I've found that I do best with only 2 heavy lifts per week. You can see I also squatted 2x per week. I chose to squat light on my heavy deadlift days because it always seems that I pull much better when I squat before I deadlift. Don't know why and can't explain it, I just know it. I kept the light squats at around 75%of my 1RM for 2-3 sets of 2 reps. I'm someone that does much better deadlifting once every 2 weeks and I usually just worked up to one top heavy set of 3-5 reps on the deadlift once every 2 week. I ended up pulling 500x3 before I switched training gears and ended this program.

Here are some of the lifts that resulted from 3 months of this plan. The close grip bench ended up being a top set of 5 at 300 and 320x3. Didn't film them for whatever reason(too lazy).

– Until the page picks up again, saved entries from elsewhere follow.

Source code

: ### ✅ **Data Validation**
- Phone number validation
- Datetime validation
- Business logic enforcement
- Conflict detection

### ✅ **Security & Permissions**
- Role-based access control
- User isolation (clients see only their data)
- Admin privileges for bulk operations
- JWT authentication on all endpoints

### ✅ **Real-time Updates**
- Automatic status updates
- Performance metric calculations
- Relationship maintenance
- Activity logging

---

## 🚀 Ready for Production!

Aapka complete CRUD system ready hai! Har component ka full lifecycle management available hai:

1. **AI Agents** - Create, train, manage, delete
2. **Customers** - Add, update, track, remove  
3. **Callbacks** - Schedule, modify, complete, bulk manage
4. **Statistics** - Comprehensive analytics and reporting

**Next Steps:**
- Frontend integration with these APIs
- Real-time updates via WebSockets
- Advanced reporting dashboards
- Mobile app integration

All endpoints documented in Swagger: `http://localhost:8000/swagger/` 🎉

Jeff- Thank you for taking the time to lay out your program for me. Very solid. I greatly appreciate your feedback. I am going to give this a shot. It sounds great. You have definitely inspired me my friend.
 
Jeff- Thank you for taking the time to lay out your program for me. Very solid. I greatly appreciate your feedback. I am going to give this a shot. It sounds great. You have definitely inspired me my friend.

I think it could fit really good with what you do. Also realize that I was doing this to sort of somewhat peak for that push/pull event. You could do whatever you choose as far as reps and sets. Now, yes I did work with sets up to 5 reps on this, but I have to be honest, I absolutely despise 5 reps! and let me assure you I've done enough of them. But for muscle growth and strength, in a normal plan, I get much better gains using 2-3 sets of 6-9 reps total. When I was a kid I found Ted Arcidi's address in and old PowerliftingUSA magazine and I wrote him a letter and he sent me his program and wrote me a nice letter along with and autographed picture. Most of the work was done for 3 sets of 6 reps. It took me from benching around 180lbs to 240lbs in no time. I probably weighed around 135-140lbs at that time and it gave me my first set of stretch marks.

This could also be worked really good with a Bryce Lane type plan. I think I was one of the first to use Bryce Lanes "Have it All" program, and log it online. I'm also the one that coined it the 50/20 program if you may be familiar with that. Steve Freides may have some access to some of old logs as we were on that old board years and years ago. I worked up to some pretty amazing things with it. Time has faded some things memory wise but I think I ended up benching 225lbs for 108 reps in 20 minutes. Some people were pretty stunned with that and asked how I managed it and what reps and sets I used. I told them how I started with 5s and then as I fatigued I started doing 5-2-3 to keep counting easy. Dan John was also on that board and he posted how he loved that idea and that he was going to use it. He has done some really good stuff with it and the folks he trains using other methods.

There is no way I could do it now like I did it then, but in a setup like this I've been thinking how I may start using it again focusing on 2 main lifts and doing a lose version of S&S for the assistance work since I'm getting ready to start training BJJ again after a 3 month lay off due to a knee injury.

Something like this.

Day 1
Clean and Press- 50 reps in 20 minutes- (barbell, dumbbell, or Kettlebell)
S&S

Day 2
Bottom Position Squat- 50 reps in 20 minutes
S&S

You can pick and choose your lifts. The only caveat for me would be the deadlift, I'd do it a bit different and if I chose a heavier pull for day 2 I would probably do Goblet Squats instead of Swings for assistance work. Don't forget that Clean or Snatch Grip High pulls would work great with a 50/20 program too.